Francesco ha fatto del viaggio apostolico una pietra angolare del proprio pontificato. Niente di strano per un uomo che proviene dall’ordine missionario per antonomasia e che può rifarsi all’esperienza del santo predecessore polacco. Bergoglio però ha uno stile tutto proprio, inaugurato da quella borsa di pelle portata a mano sulla scaletta di un volo con destinazione Rio de Janeiro. Fu un tocco di semplicità, confermato dal tono colloquiale delle ormai celebri conferenze stampa tenute in aereo, dove il papa parla a braccio. Sono proprio queste conferenze che si sviluppano in un clima disteso, ricco di sorrisi, le occasioni nelle quali l’eco delle parole di Francesco trova la sua massima risonanza. Molti ricordano quando di rientro dalla Giornata Mondiale della Gioventù in Brasile sorprese con l’affermazione: “Se una persona è gay e cerca il Signore e ha buona volontà, ma chi sono io per giudicarla?”. Presumibile che non si dimenticherà facilmente il riferimento alla “paternità responsabile” e l’invito a non fare figli come i conigli, parole pronunciate di ritorno da Manila.
Anche i programmi futuri sono stati sovente ufficializzati in cielo: dei futuri viaggi i giornalisti hanno saputo proprio in aereo. È successo anche qualche giorno fa, quando Bergoglio ha confermato le prossime trasferte nel suo continente d’origine. Facile immaginare nuovi bagni di folla.
Idee per aria.
Che il viaggio sia una componente fondamentale della politica vaticana è fuori di dubbio. Giovanni Paolo II lo ha dimostrato con grande frequenza: basti pensare alla Polonia prima della caduta del muro, all’incontro con Fidel Castro a Cuba, alla richiesta di perdono in Africa per il coinvolgimento dei cattolici nella tratta degli schiavi. Di Benedetto XVI quello che più si ricorda è il discorso di Ratisbona con la denuncia del lato violento della religione musulmana. È dunque fuori le mura vaticane che la Chiesa trova la maggiore cassa di risonanza per i propri messaggi. Le novità di Francesco sono però i toni e la modalità: l’utilizzo del linguaggio della quotidianità, le battute di spirito e la scelta di parlare mentre si vola.

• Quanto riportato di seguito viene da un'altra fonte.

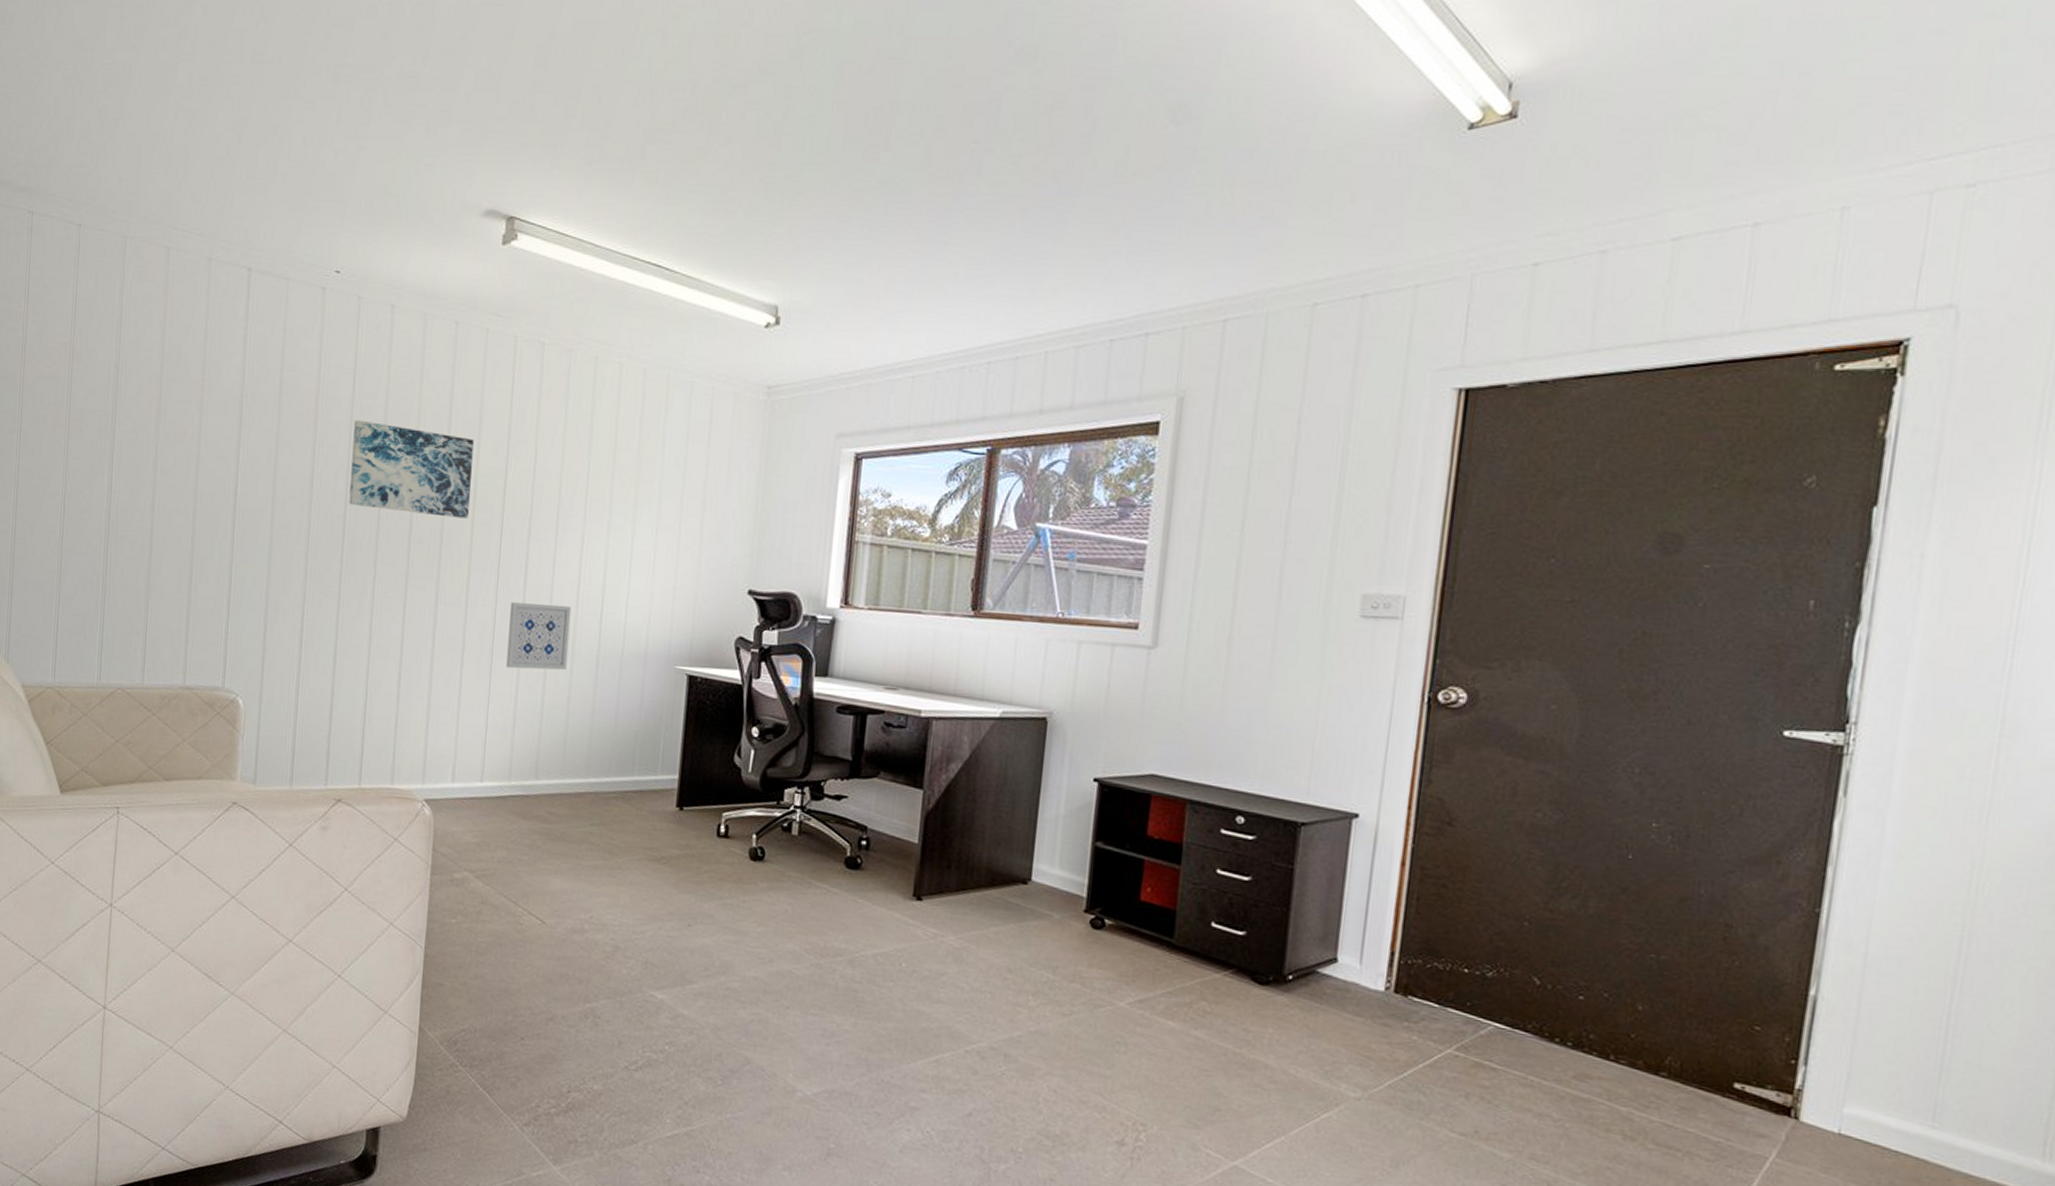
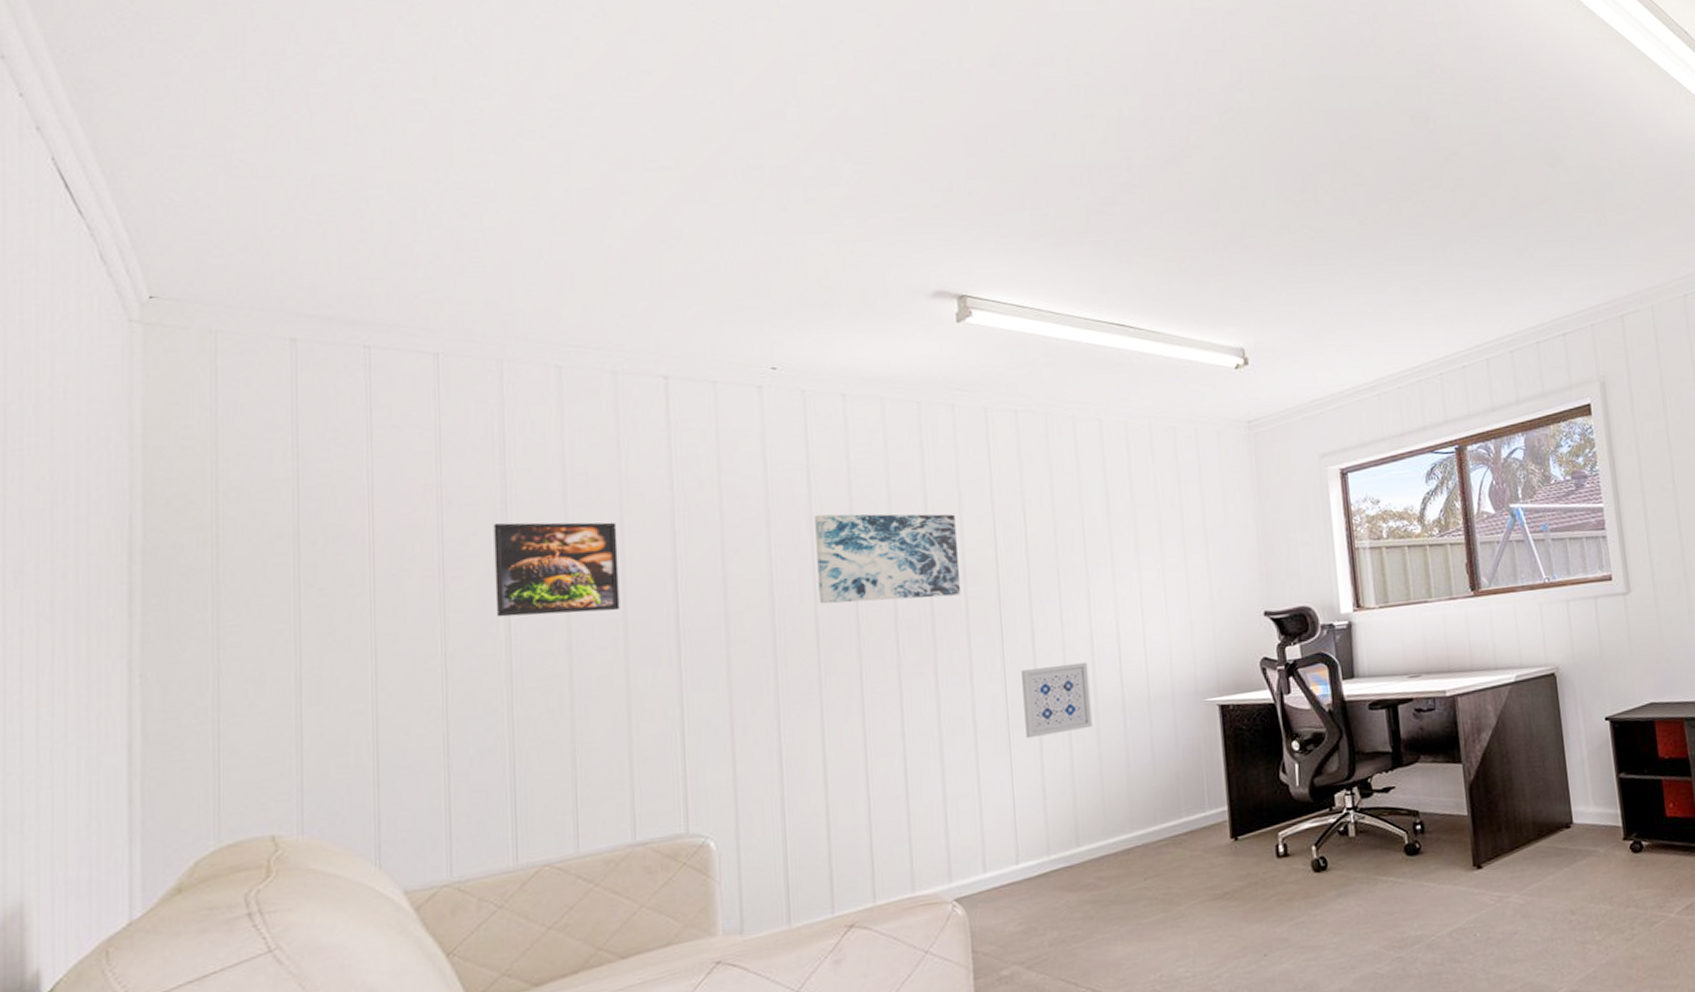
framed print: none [103,386,198,480] -> present [493,522,620,618]

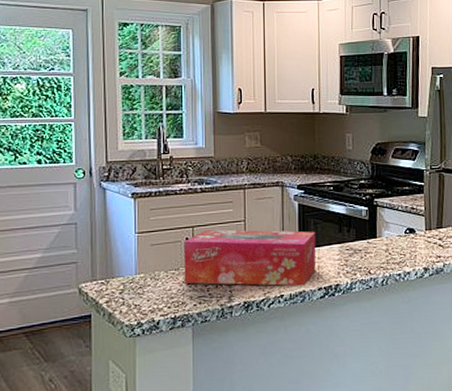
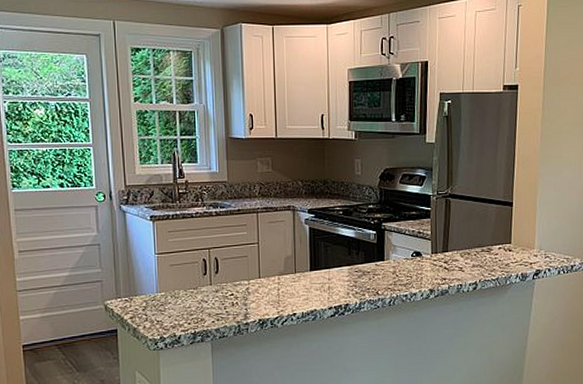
tissue box: present [184,229,316,286] -> none [201,251,327,305]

Se cinquant’anni fa l’aereo era un mezzo capace di avvicinare le persone spostandole da un luogo all’altro, oggi può essere pensato come il simbolo di una comunicazione senza spazio e senza tempo, ideale amplificatore di idee. La seconda metà del Novecento fu un tempo immaginato “sulla strada”. Oggi si va addirittura in cielo.